Este capítulo narra a passagem das teorias da interpretação (que buscavam definir métodos interpretativos) para as teorias da argumentação (que buscam estabelecer padrões para a identificação de argumentos consistentes), que ocorreu na esteira da virada pragmática do giro lingüístico.
Jogo
Como não haviam definido as regras, a coisa não estava clara:
– Precisamos de definir as regras para saber quem ganhou, se eu, se o senhor... – disse o senhor Duchamp a Calvino, recolhidas que estavam já todas as peças e o jogo concluído.
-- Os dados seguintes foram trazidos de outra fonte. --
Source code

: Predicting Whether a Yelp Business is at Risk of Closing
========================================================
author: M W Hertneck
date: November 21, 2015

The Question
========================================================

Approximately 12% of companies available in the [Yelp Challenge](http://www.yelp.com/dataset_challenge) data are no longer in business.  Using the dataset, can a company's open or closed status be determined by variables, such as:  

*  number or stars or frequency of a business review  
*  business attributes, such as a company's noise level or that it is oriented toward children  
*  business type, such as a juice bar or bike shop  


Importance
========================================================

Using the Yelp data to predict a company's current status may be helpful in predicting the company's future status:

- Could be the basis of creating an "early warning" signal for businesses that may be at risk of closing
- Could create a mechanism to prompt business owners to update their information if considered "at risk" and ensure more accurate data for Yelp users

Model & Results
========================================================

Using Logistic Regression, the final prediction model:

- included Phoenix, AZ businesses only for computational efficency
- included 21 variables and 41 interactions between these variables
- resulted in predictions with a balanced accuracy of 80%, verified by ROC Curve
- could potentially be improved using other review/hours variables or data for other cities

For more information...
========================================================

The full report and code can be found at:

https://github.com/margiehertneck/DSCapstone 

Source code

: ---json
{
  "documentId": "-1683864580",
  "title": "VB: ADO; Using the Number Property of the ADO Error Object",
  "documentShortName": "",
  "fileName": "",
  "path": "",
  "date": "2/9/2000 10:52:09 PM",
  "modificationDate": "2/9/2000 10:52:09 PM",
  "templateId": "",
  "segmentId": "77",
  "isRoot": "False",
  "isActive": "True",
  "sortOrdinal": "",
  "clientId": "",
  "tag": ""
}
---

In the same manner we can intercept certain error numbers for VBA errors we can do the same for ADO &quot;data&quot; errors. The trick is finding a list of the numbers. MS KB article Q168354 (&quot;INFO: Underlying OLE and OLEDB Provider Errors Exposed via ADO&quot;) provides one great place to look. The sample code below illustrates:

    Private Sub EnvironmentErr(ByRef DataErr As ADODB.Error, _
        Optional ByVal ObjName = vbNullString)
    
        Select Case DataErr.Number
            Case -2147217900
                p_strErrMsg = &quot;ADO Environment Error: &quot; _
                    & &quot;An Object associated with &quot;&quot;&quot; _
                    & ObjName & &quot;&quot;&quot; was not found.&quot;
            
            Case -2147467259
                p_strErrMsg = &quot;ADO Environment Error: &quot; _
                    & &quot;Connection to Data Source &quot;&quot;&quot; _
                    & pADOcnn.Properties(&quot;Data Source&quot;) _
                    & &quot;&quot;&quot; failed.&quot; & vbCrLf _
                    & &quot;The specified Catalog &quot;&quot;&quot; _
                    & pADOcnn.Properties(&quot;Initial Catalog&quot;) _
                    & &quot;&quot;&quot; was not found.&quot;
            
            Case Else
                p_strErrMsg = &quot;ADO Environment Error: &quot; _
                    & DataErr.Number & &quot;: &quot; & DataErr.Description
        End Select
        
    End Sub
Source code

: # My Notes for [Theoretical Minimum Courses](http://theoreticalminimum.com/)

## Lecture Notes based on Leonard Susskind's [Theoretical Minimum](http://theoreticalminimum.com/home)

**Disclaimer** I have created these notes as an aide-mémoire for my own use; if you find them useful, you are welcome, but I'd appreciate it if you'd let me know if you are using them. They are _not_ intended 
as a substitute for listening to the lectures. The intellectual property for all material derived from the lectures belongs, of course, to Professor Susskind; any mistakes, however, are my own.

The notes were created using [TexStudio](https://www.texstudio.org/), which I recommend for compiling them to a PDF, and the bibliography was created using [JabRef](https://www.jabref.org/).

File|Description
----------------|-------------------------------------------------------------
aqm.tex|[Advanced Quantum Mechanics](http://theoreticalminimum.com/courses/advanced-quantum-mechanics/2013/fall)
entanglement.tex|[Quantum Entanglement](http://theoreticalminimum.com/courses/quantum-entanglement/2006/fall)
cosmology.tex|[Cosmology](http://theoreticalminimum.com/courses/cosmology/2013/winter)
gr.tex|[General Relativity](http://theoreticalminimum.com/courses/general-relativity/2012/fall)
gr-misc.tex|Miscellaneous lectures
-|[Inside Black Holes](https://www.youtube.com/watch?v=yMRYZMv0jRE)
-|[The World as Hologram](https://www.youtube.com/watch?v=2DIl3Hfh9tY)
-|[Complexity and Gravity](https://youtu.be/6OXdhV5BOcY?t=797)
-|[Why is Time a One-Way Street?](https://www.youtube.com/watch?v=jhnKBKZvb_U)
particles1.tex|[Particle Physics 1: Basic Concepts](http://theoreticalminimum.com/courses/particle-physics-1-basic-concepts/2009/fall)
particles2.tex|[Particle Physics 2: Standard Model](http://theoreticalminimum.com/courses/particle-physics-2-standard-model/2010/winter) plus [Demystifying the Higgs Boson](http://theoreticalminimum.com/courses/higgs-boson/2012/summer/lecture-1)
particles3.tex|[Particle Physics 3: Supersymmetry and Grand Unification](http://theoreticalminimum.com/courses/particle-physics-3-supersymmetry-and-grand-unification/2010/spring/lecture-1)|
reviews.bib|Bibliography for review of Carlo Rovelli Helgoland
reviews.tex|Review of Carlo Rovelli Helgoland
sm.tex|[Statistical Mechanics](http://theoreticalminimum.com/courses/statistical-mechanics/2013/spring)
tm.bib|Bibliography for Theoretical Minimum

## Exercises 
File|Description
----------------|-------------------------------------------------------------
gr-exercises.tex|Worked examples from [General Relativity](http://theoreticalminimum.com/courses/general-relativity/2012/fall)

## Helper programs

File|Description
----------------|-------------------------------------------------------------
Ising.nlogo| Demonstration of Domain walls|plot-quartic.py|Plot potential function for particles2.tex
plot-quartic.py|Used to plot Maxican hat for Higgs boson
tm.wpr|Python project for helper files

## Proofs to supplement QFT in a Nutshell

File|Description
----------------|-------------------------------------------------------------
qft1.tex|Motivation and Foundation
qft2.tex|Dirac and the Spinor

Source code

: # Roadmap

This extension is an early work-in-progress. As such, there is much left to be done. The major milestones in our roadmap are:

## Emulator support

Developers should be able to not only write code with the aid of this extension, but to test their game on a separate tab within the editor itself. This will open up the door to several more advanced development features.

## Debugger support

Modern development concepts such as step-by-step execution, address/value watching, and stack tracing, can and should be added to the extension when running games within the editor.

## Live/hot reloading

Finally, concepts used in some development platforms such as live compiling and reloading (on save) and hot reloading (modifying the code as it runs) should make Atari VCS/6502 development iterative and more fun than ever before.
– Mas agora, depois de termos jogado?
– Têm de existir regras... – insistiu o senhor Duchamp – para sabermos quem venceu.
– Mas agora quem define as regras? – questionou Calvino.
– Você ou... eu.
– Então... eu ou você?
– Você começa – propôs o senhor Duchamp –, depois eu termino.
– Não – ripostou Calvino. – Você começa; cada um formula alternadamente uma regra, e eu... defino a última.
– Aceito. Dez?
– Dez regras.
Começaram então, em alternância, a formular regras para o jogo que já haviam jogado, cada um tentando definir o jogo capaz de o fazer, embora a posteriori, vencedor.